Premier producteur d’or en Afrique, le Ghana cherche à tirer davantage profit de la hausse prolongée des prix du métal précieux. Dans ce cadre, les autorités envisagent d’introduire en 2026 un nouveau barème de redevances minières pouvant atteindre 12 %, soit plus du double du taux actuel fixé à 5 %.
Cette réforme, encore en cours d’adoption, intervient dans un contexte de flambée des cours de l’or, dont le prix avoisine actuellement 5 100 dollars l’once. L’objectif du gouvernement est de maximiser la rente tirée de ce secteur stratégique, qui constitue le principal produit d’exportation du pays.

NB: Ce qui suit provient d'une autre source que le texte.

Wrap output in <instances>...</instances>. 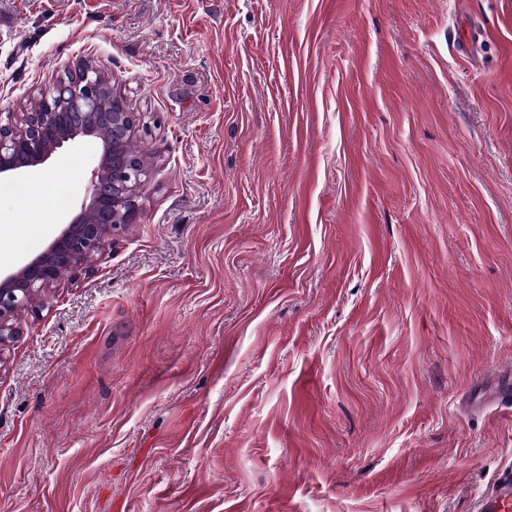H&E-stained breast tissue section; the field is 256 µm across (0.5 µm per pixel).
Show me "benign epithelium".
Returning a JSON list of instances; mask_svg holds the SVG:
<instances>
[{"mask_svg":"<svg viewBox=\"0 0 512 512\" xmlns=\"http://www.w3.org/2000/svg\"><path fill=\"white\" fill-rule=\"evenodd\" d=\"M112 79L84 61L55 80L41 98L42 112L0 113V179L16 180L45 165L53 153L76 139L98 143L100 154L86 179V192L59 235L16 270L0 273V347L19 335L18 316L36 306L42 293L58 282L60 272L90 269L110 246L114 230L132 221L146 174L127 153L136 138L137 118L115 96L104 117L112 137L102 135L94 114Z\"/></svg>","mask_w":512,"mask_h":512,"instance_id":"1","label":"benign epithelium"}]
</instances>
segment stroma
Here are the masks:
<instances>
[{
	"label": "stroma",
	"instance_id": "obj_1",
	"mask_svg": "<svg viewBox=\"0 0 512 512\" xmlns=\"http://www.w3.org/2000/svg\"><path fill=\"white\" fill-rule=\"evenodd\" d=\"M83 60L148 173L0 351V512H472L512 468V0H0V113ZM96 161L0 197V269Z\"/></svg>",
	"mask_w": 512,
	"mask_h": 512
}]
</instances>
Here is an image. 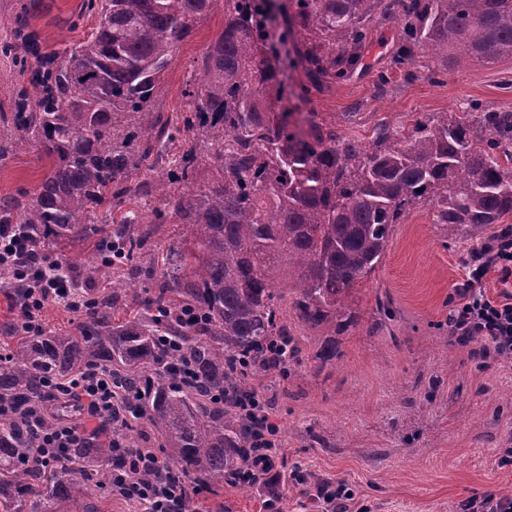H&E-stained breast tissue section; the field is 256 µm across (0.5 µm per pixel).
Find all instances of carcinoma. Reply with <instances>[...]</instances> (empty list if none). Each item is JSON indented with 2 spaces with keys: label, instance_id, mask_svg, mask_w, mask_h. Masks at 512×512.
I'll return each mask as SVG.
<instances>
[{
  "label": "carcinoma",
  "instance_id": "cac0c4a2",
  "mask_svg": "<svg viewBox=\"0 0 512 512\" xmlns=\"http://www.w3.org/2000/svg\"><path fill=\"white\" fill-rule=\"evenodd\" d=\"M216 0H84L90 16L109 15L84 44L41 51L21 7L0 54L22 82L11 112L0 111V159L29 147L51 161L33 193L0 202V224L50 250L61 241L98 237L91 259L57 258L73 287L109 282L104 294L79 300L84 322L71 333L22 324L0 359V512H97L112 497V470L122 452L159 439L162 476L187 502L203 490L244 480L266 421L241 412L267 406L253 386L284 377L301 347L281 317L293 286L298 319L336 332L344 297L371 275L394 225L411 207H434L451 235L498 224L512 215V112L468 104V120L435 115L413 127L376 126L362 147L336 131V117L312 113L291 121L282 69L301 67L302 87L347 80L360 64L373 27L399 29L384 89L395 73L429 55L441 69L494 66L512 59V0H224V29L196 60L182 92L184 107L151 125L170 57ZM308 33L296 57L272 60L269 24L277 15ZM204 153H197V146ZM220 173L200 184V165ZM161 178L147 181L153 173ZM142 178L144 196L162 191L153 214L128 209L107 230L100 224ZM181 184L189 192L172 196ZM188 227L159 249L162 268L139 253L169 216ZM138 308L125 318L132 285ZM322 341L320 366L336 361ZM104 372L118 392L112 442L63 448L57 463H33L52 425L31 420L44 401L65 398L59 384Z\"/></svg>",
  "mask_w": 512,
  "mask_h": 512
}]
</instances>
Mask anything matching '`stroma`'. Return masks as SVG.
<instances>
[{"instance_id": "stroma-1", "label": "stroma", "mask_w": 512, "mask_h": 512, "mask_svg": "<svg viewBox=\"0 0 512 512\" xmlns=\"http://www.w3.org/2000/svg\"><path fill=\"white\" fill-rule=\"evenodd\" d=\"M83 3L36 0L29 28L42 47L71 48L89 37L98 19L84 15ZM223 28L224 4L217 0L170 60L157 103L162 115L181 109L197 57ZM397 34L394 23L375 25L356 72L298 102V119L335 116L341 133L364 146L383 121L410 127L439 112L459 119L470 101L512 111V60L473 64L436 80L420 67L414 79L379 94L373 75L387 67ZM49 164L36 149L0 160V199L34 191ZM434 217L428 205L411 207L375 272L350 289L333 365L318 369L321 332L305 329L294 308L285 309L302 353L292 375L268 391L266 414L281 446L279 498L271 503L259 489L228 485L220 495H198L196 512H325L295 479L298 471L345 481L366 512H455L473 493L512 491V470L496 457L497 449L512 447V360H479L448 335L450 300L468 271V250L500 227L455 238ZM381 300L392 312L383 325Z\"/></svg>"}]
</instances>
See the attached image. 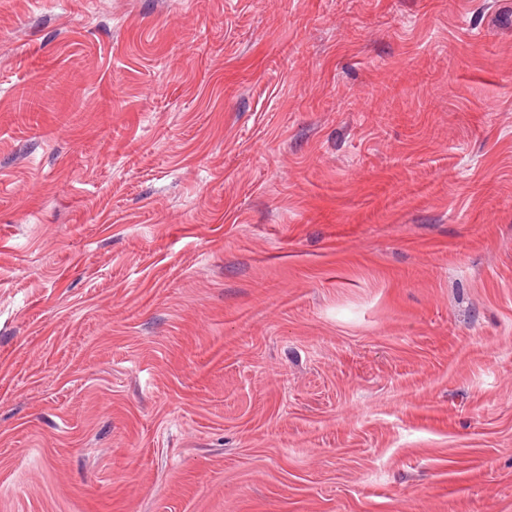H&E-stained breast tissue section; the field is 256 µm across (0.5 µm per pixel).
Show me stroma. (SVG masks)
<instances>
[{
    "mask_svg": "<svg viewBox=\"0 0 512 512\" xmlns=\"http://www.w3.org/2000/svg\"><path fill=\"white\" fill-rule=\"evenodd\" d=\"M0 512H512V0H0Z\"/></svg>",
    "mask_w": 512,
    "mask_h": 512,
    "instance_id": "stroma-1",
    "label": "stroma"
}]
</instances>
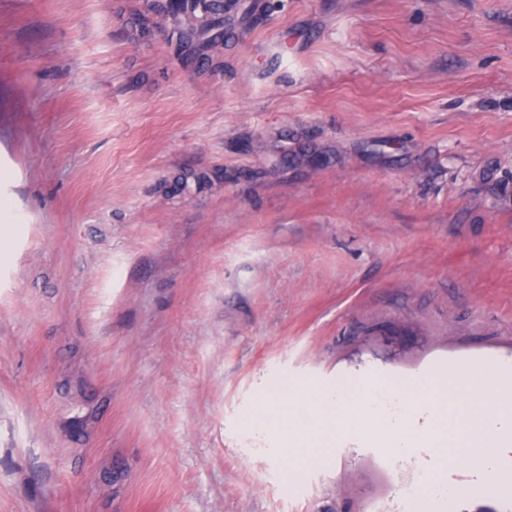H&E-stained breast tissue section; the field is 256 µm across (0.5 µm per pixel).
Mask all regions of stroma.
Here are the masks:
<instances>
[{
    "mask_svg": "<svg viewBox=\"0 0 512 512\" xmlns=\"http://www.w3.org/2000/svg\"><path fill=\"white\" fill-rule=\"evenodd\" d=\"M237 3L0 0V512H372L454 434L292 471L269 392L512 365V0ZM160 2V3H158ZM146 4L157 17L171 21L180 29V35L194 40L205 50L224 43V11L234 4L224 0H158ZM165 3V4H161Z\"/></svg>",
    "mask_w": 512,
    "mask_h": 512,
    "instance_id": "obj_1",
    "label": "stroma"
}]
</instances>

Des inquiétudes exprimées par plusieurs gouvernements
La perspective de cette hausse a toutefois suscité de vives réactions parmi les compagnies minières opérant dans le pays, mais aussi au niveau diplomatique. Selon des informations rapportées par Reuters, les missions diplomatiques de plusieurs pays — notamment la Chine, les États-Unis, le Royaume-Uni et le Canada — ont exprimé leurs préoccupations aux autorités ghanéennes.

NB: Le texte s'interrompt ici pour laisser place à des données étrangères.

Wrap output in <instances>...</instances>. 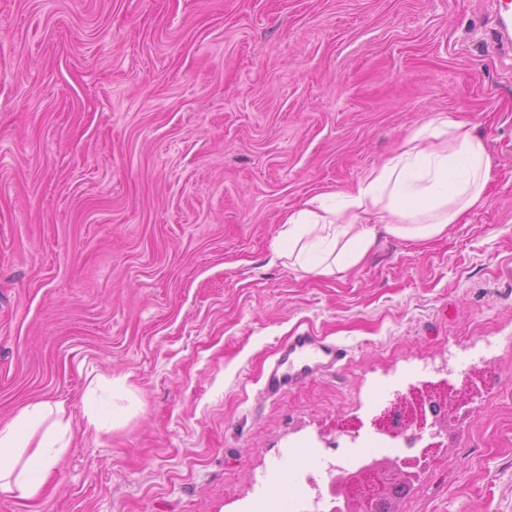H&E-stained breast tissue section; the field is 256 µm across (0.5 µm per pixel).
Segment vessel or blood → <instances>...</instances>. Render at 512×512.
Masks as SVG:
<instances>
[{
  "instance_id": "b4317fda",
  "label": "vessel or blood",
  "mask_w": 512,
  "mask_h": 512,
  "mask_svg": "<svg viewBox=\"0 0 512 512\" xmlns=\"http://www.w3.org/2000/svg\"><path fill=\"white\" fill-rule=\"evenodd\" d=\"M347 356L346 349L312 332L292 334L279 346L277 358L266 373L263 391L274 397L308 378L338 367Z\"/></svg>"
}]
</instances>
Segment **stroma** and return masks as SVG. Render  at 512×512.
Here are the masks:
<instances>
[{
	"label": "stroma",
	"mask_w": 512,
	"mask_h": 512,
	"mask_svg": "<svg viewBox=\"0 0 512 512\" xmlns=\"http://www.w3.org/2000/svg\"><path fill=\"white\" fill-rule=\"evenodd\" d=\"M492 0H0V427L64 402L69 445L0 512H292L344 420L349 456L410 387L475 381L399 512H512V50ZM475 125L484 204L440 238L380 235L330 277L278 255L436 116ZM314 330L341 367L261 392ZM134 398L110 433L92 380Z\"/></svg>",
	"instance_id": "obj_1"
}]
</instances>
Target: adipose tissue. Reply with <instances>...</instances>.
I'll return each instance as SVG.
<instances>
[{
  "label": "adipose tissue",
  "mask_w": 512,
  "mask_h": 512,
  "mask_svg": "<svg viewBox=\"0 0 512 512\" xmlns=\"http://www.w3.org/2000/svg\"><path fill=\"white\" fill-rule=\"evenodd\" d=\"M492 163L467 123L444 116L416 128L402 148L373 167L353 190L318 194L284 218L279 254L290 266L331 276L359 265L378 232L423 241L442 235L481 206ZM121 380L99 378L90 390L96 409L88 423L111 432L124 408ZM71 420L64 402L39 400L0 429V490L36 495L68 446Z\"/></svg>",
  "instance_id": "1"
}]
</instances>
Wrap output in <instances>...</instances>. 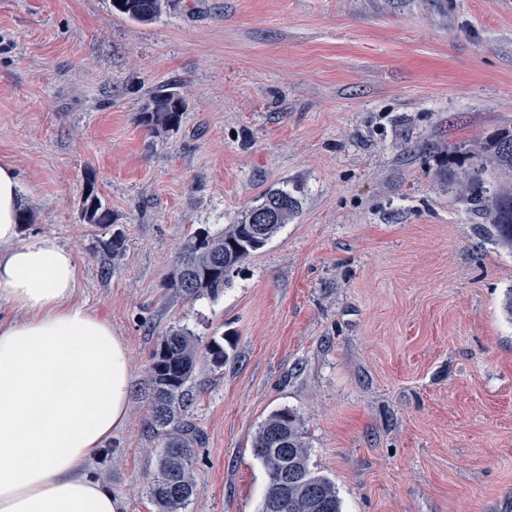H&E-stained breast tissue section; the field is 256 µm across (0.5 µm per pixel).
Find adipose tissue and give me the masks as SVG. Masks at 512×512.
<instances>
[{"instance_id": "1", "label": "adipose tissue", "mask_w": 512, "mask_h": 512, "mask_svg": "<svg viewBox=\"0 0 512 512\" xmlns=\"http://www.w3.org/2000/svg\"><path fill=\"white\" fill-rule=\"evenodd\" d=\"M18 177L0 165V512H123L90 467L125 424L129 349L72 303L77 264L50 237L20 238Z\"/></svg>"}]
</instances>
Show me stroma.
Instances as JSON below:
<instances>
[{"label":"stroma","mask_w":512,"mask_h":512,"mask_svg":"<svg viewBox=\"0 0 512 512\" xmlns=\"http://www.w3.org/2000/svg\"><path fill=\"white\" fill-rule=\"evenodd\" d=\"M158 89L185 105L176 128L141 119ZM510 128L512 0H169L149 24L112 0H0L22 238L73 252L74 302L129 348L128 419L94 465L124 512H157L148 368L173 326L232 335L189 383L205 441L185 512H259L252 437L281 408L342 512H512V254L450 178ZM272 188L297 216L217 297L172 296L189 236ZM90 191L110 223H84Z\"/></svg>","instance_id":"35a3bbf8"}]
</instances>
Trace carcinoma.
<instances>
[{"label": "carcinoma", "mask_w": 512, "mask_h": 512, "mask_svg": "<svg viewBox=\"0 0 512 512\" xmlns=\"http://www.w3.org/2000/svg\"><path fill=\"white\" fill-rule=\"evenodd\" d=\"M118 13L139 23L161 14L165 0H112ZM182 100L174 93H155L146 104L143 119L154 127L172 128L181 118ZM492 169L512 172V131L503 130L480 147ZM485 168L469 167L454 174L460 196L488 219L497 246L512 253V181L486 184ZM83 220L88 224L110 223L93 190H88ZM298 213V202L288 191L270 190L264 201L252 208L244 221L224 231L198 230L184 244L167 287L184 300L216 296L224 290L229 273L273 238ZM229 335L213 337L206 346L211 364H224V343ZM197 364V346L186 328L170 330L153 355L149 368L152 403L150 425L164 435L158 471L151 493L160 512H180L198 495L192 468L191 445L200 431L186 418L189 397L186 385ZM252 449L259 459L280 460L288 470L286 507L283 512H342L335 483L310 466V448L302 418L293 409L276 410L256 430Z\"/></svg>", "instance_id": "cac0c4a2"}]
</instances>
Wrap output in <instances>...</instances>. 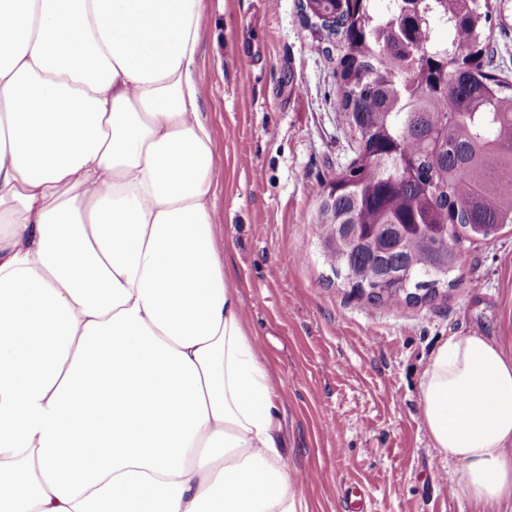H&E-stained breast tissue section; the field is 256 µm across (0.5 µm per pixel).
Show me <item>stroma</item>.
<instances>
[{"mask_svg": "<svg viewBox=\"0 0 512 512\" xmlns=\"http://www.w3.org/2000/svg\"><path fill=\"white\" fill-rule=\"evenodd\" d=\"M199 110L219 156L215 222L277 392L308 512H474L422 422L421 380L451 335L512 351V226L464 244L436 297L374 304L324 263L320 195L352 158L335 64L298 0H204ZM251 50L242 64L239 45Z\"/></svg>", "mask_w": 512, "mask_h": 512, "instance_id": "stroma-1", "label": "stroma"}]
</instances>
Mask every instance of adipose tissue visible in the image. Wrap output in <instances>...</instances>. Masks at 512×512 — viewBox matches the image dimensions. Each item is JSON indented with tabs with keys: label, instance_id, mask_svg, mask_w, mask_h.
Segmentation results:
<instances>
[{
	"label": "adipose tissue",
	"instance_id": "adipose-tissue-1",
	"mask_svg": "<svg viewBox=\"0 0 512 512\" xmlns=\"http://www.w3.org/2000/svg\"><path fill=\"white\" fill-rule=\"evenodd\" d=\"M203 0H0V512H302L218 250ZM423 424L512 512V352L448 338Z\"/></svg>",
	"mask_w": 512,
	"mask_h": 512
}]
</instances>
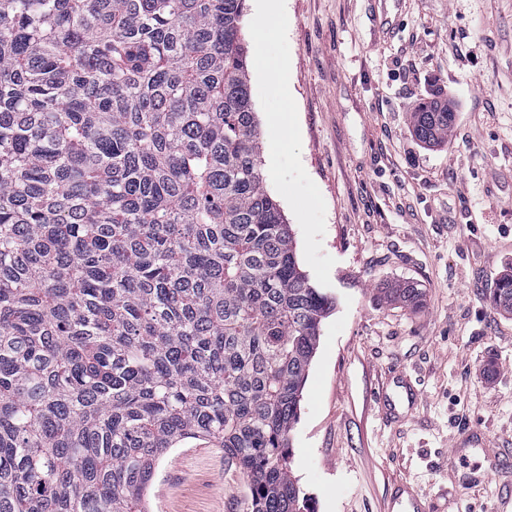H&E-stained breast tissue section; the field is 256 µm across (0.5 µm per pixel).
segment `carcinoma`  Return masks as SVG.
<instances>
[{
	"mask_svg": "<svg viewBox=\"0 0 512 512\" xmlns=\"http://www.w3.org/2000/svg\"><path fill=\"white\" fill-rule=\"evenodd\" d=\"M243 10L0 0V512H148L187 439L245 512H313L290 435L336 302L263 186ZM453 121L411 112L428 144ZM488 298L512 314V273Z\"/></svg>",
	"mask_w": 512,
	"mask_h": 512,
	"instance_id": "obj_1",
	"label": "carcinoma"
}]
</instances>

Ces gouvernements craignent que l’augmentation des redevances ne fragilise la rentabilité des investissements miniers dans le pays. Avec le soutien d’autres États comme l’Australie et l’Afrique du Sud, les diplomates auraient même transmis un document commun aux autorités d’Accra afin d’appeler à la poursuite des discussions sur la réforme.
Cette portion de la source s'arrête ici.